─── Records for this task

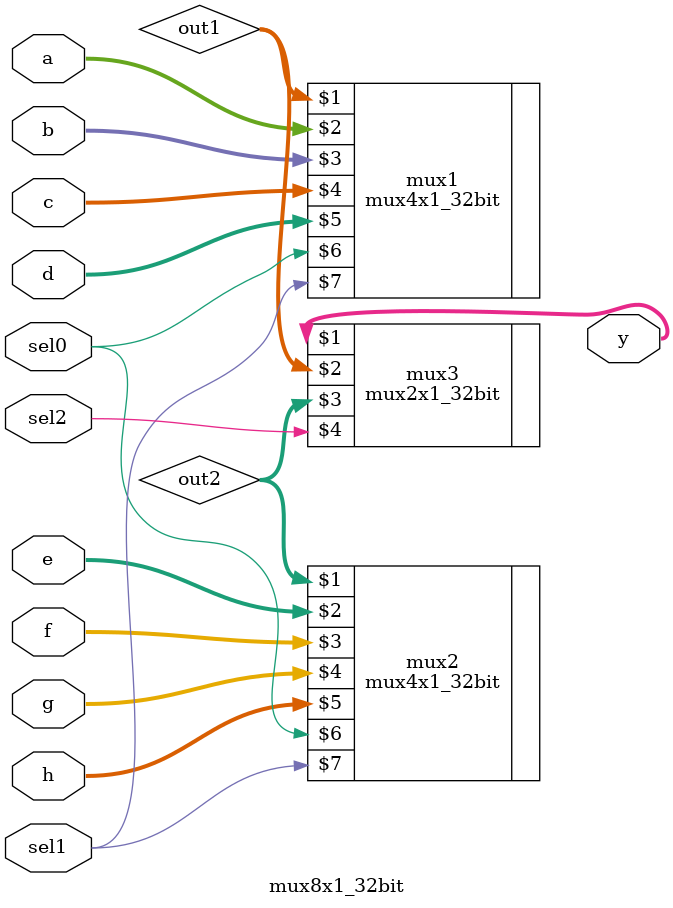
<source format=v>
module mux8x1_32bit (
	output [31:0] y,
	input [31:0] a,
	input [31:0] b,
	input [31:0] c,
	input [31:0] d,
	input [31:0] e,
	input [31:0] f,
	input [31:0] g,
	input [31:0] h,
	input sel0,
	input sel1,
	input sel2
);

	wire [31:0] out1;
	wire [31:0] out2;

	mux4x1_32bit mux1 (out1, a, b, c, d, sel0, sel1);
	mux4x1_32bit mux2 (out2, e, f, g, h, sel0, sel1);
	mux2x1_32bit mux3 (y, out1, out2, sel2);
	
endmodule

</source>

──────

- Exercise description: Look through the entries. Copy out each line with "input" in it.

- Problem solution:
	input [31:0] a,
	input [31:0] b,
	input [31:0] c,
	input [31:0] d,
	input [31:0] e,
	input [31:0] f,
	input [31:0] g,
	input [31:0] h,
	input sel0,
	input sel1,
	input sel2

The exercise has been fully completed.